Supplied entries section start

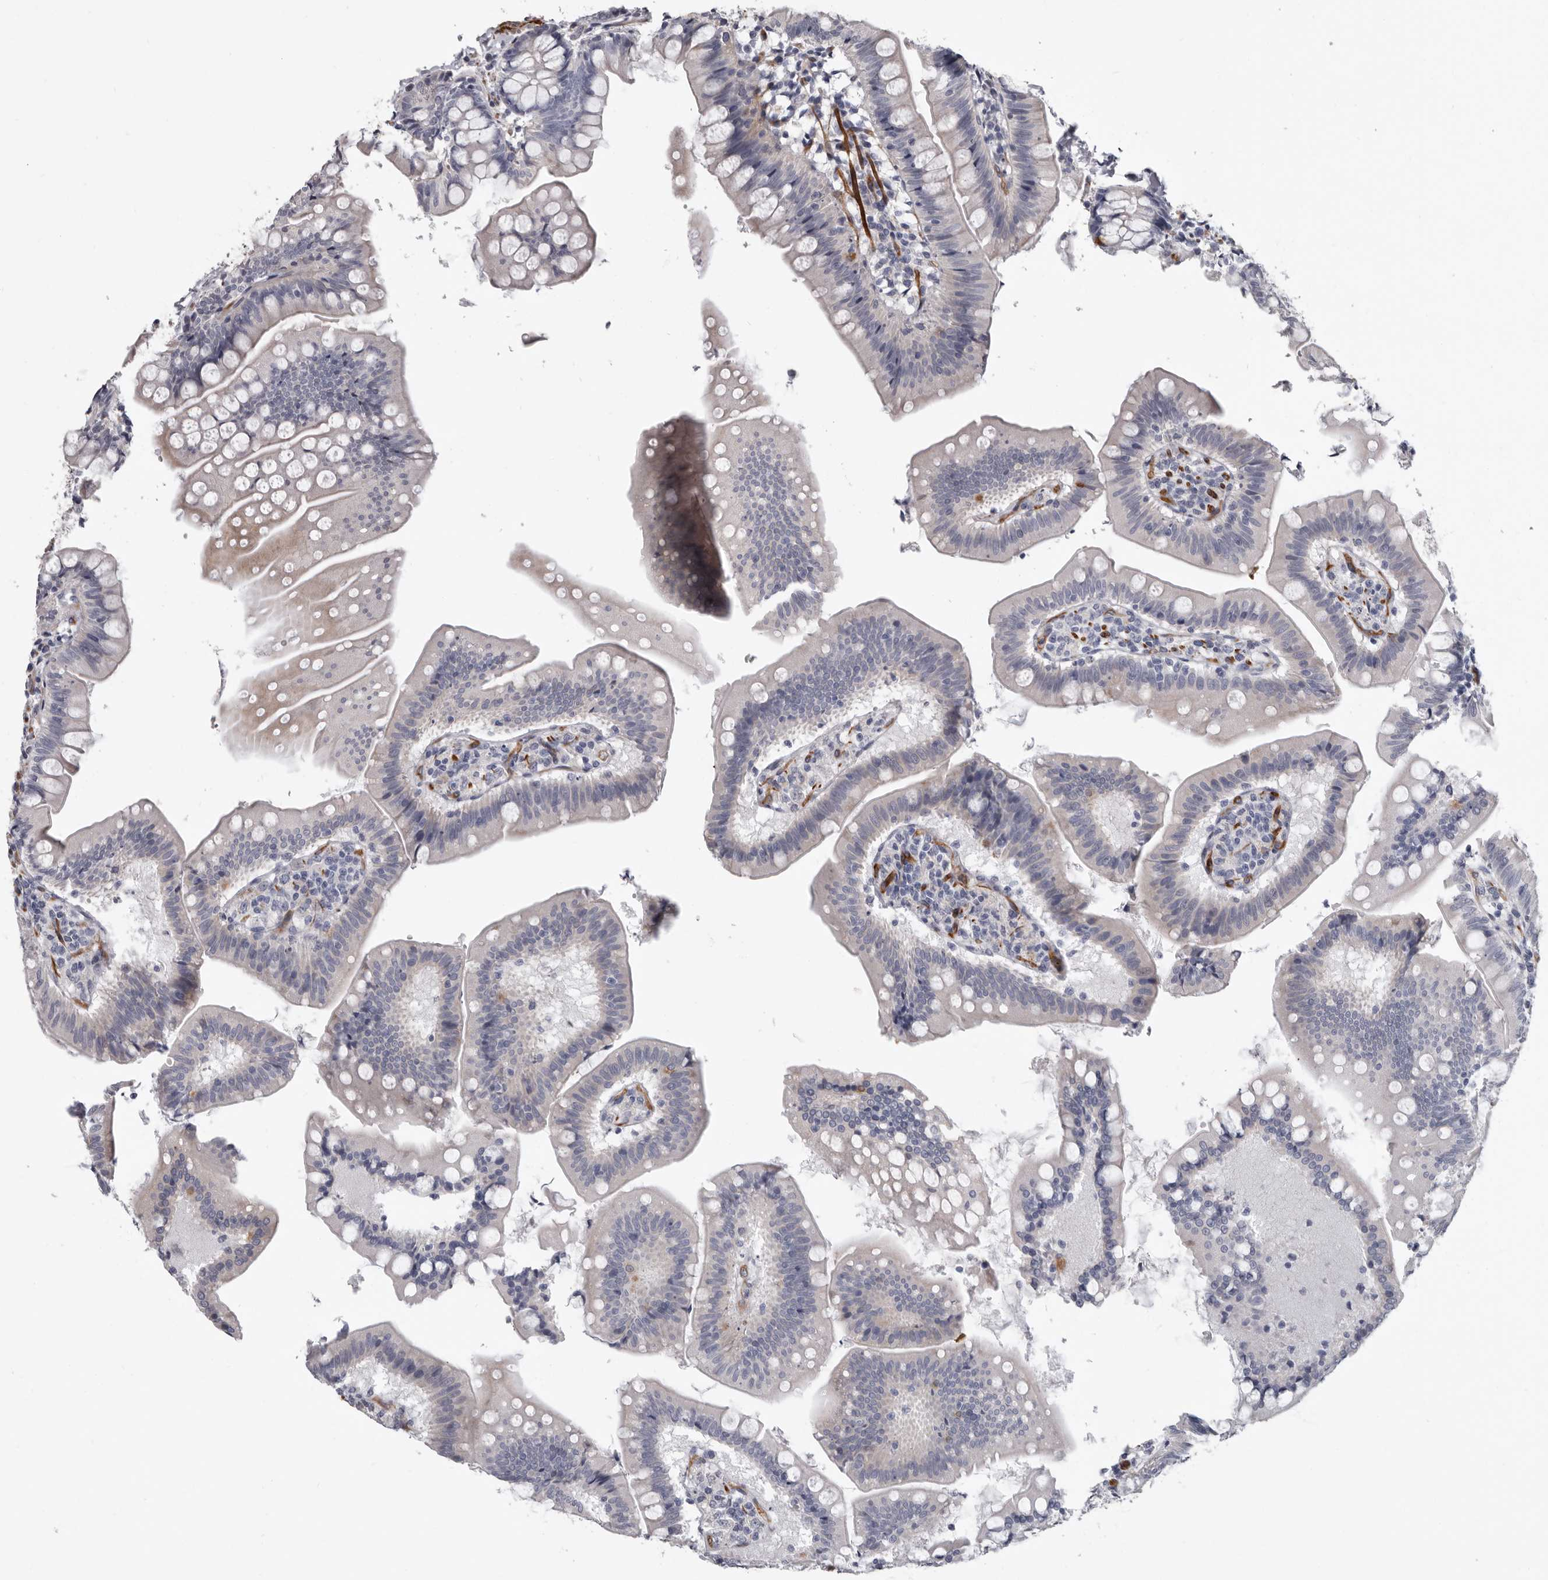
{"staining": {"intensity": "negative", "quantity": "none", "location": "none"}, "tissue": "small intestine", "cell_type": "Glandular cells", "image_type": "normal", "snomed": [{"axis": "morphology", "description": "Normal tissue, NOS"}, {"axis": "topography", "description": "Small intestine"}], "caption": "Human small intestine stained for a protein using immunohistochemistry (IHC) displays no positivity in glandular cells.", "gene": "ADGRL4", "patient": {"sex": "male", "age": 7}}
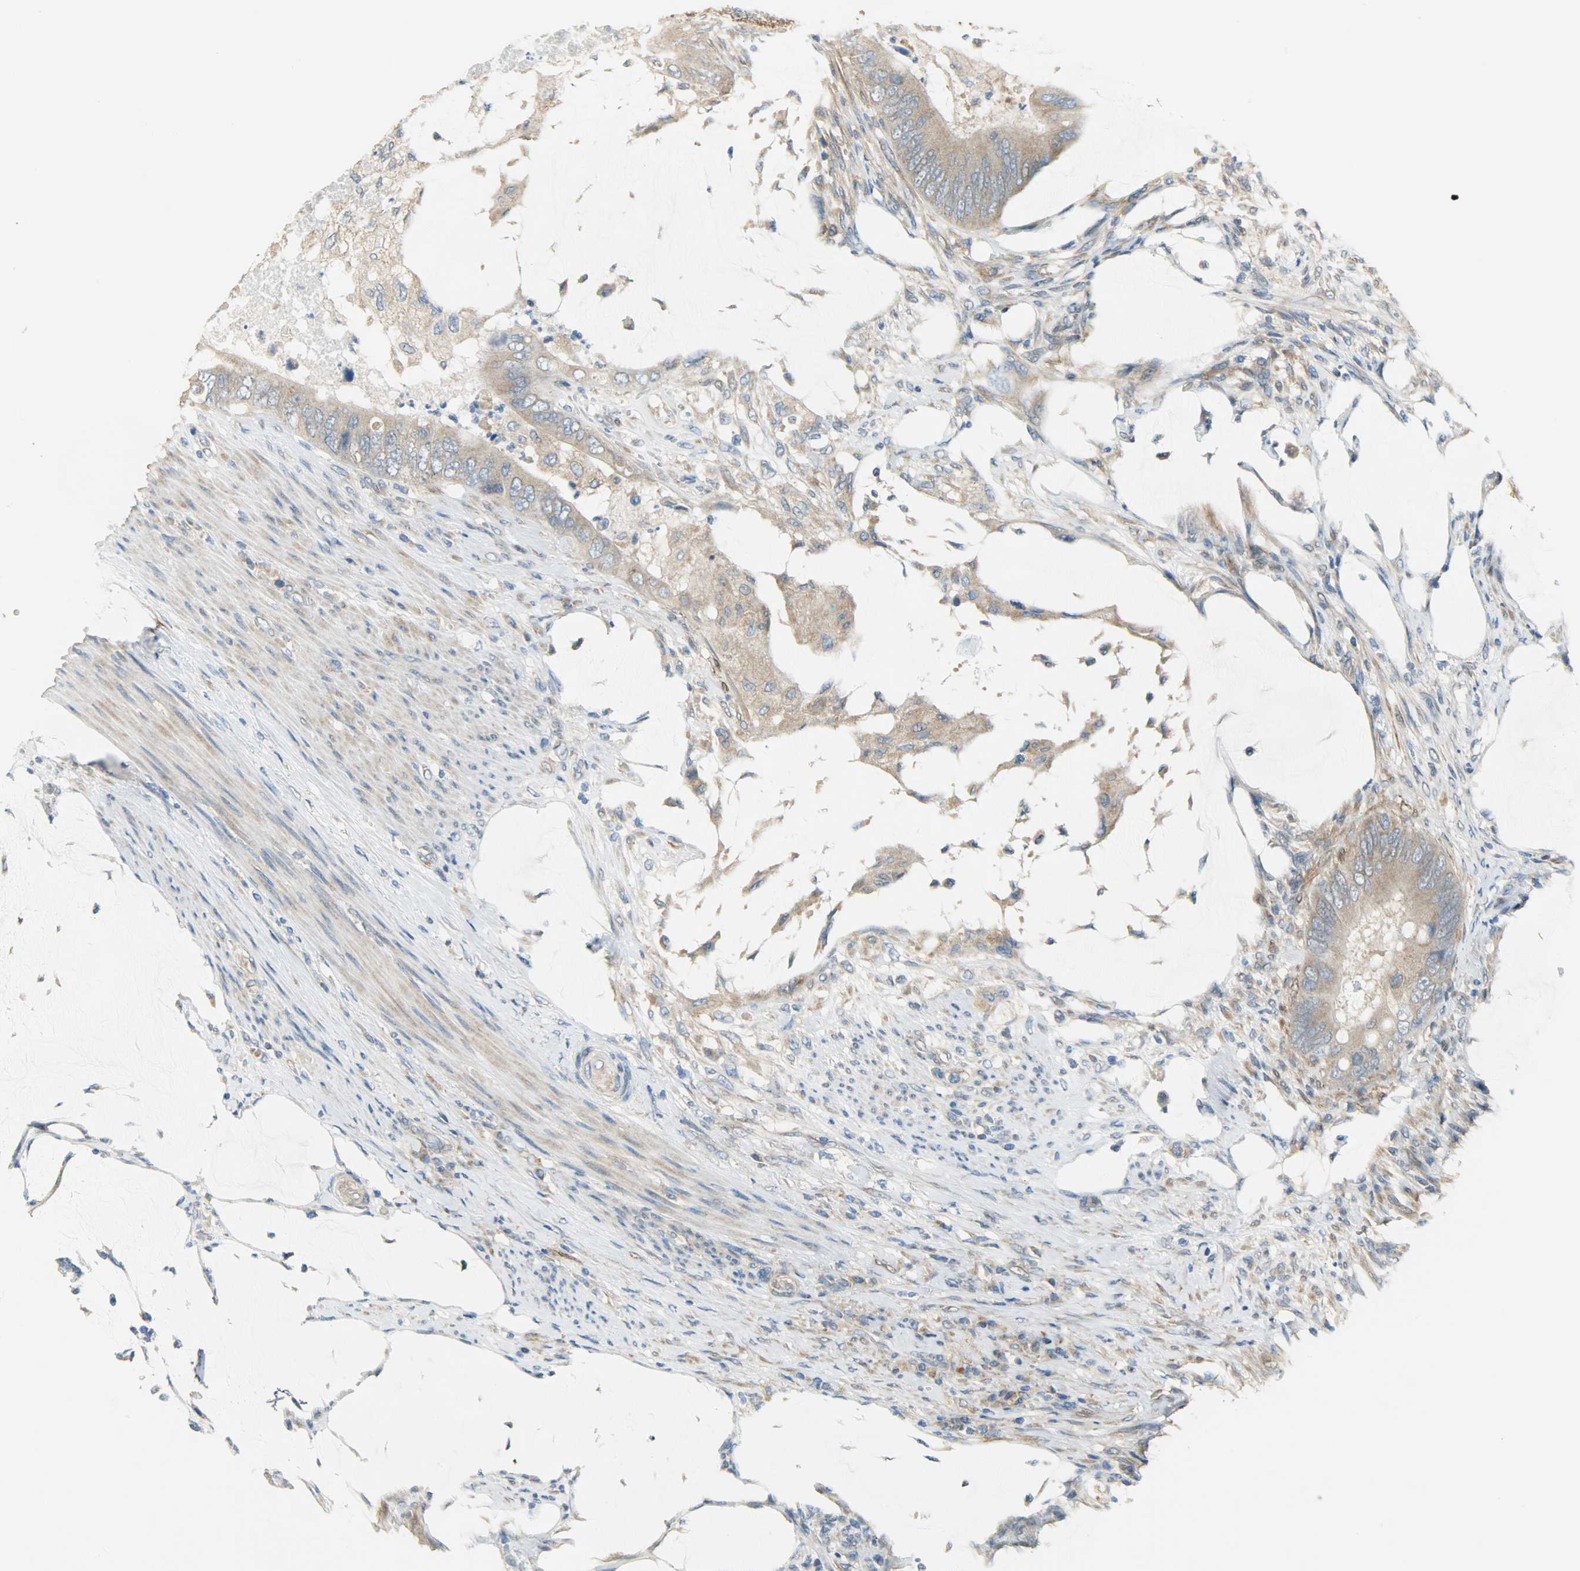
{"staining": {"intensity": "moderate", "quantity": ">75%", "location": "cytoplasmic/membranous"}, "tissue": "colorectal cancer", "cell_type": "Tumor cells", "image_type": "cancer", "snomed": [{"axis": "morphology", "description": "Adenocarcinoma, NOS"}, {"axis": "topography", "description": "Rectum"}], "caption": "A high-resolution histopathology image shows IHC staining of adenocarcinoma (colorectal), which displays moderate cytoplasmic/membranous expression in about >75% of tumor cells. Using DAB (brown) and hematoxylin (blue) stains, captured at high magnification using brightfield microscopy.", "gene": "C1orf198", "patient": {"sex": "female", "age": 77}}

Supplied entries section end
Supplied entries section start

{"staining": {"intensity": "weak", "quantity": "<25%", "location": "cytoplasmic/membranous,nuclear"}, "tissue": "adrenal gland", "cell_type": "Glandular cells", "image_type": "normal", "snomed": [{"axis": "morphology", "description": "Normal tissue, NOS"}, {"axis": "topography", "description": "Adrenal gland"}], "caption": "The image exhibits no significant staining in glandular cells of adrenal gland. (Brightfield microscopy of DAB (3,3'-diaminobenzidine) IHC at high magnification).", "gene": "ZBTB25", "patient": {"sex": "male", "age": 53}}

Supplied entries section end

* _Work instructions_: Within the material, find all lines that hold the word "Glandular" and show them.

* _Output for this exercise_:
{"staining": {"intensity": "negative", "quantity": "none", "location": "none"}, "tissue": "small intestine", "cell_type": "Glandular cells", "image_type": "normal", "snomed": [{"axis": "morphology", "description": "Normal tissue, NOS"}, {"axis": "topography", "description": "Small intestine"}], "caption": "Human small intestine stained for a protein using immunohistochemistry (IHC) displays no positivity in glandular cells.", "gene": "ADGRL4", "patient": {"sex": "male", "age": 7}}
{"staining": {"intensity": "weak", "quantity": "<25%", "location": "cytoplasmic/membranous,nuclear"}, "tissue": "adrenal gland", "cell_type": "Glandular cells", "image_type": "normal", "snomed": [{"axis": "morphology", "description": "Normal tissue, NOS"}, {"axis": "topography", "description": "Adrenal gland"}], "caption": "The image exhibits no significant staining in glandular cells of adrenal gland. (Brightfield microscopy of DAB (3,3'-diaminobenzidine) IHC at high magnification).", "gene": "ZBTB25", "patient": {"sex": "male", "age": 53}}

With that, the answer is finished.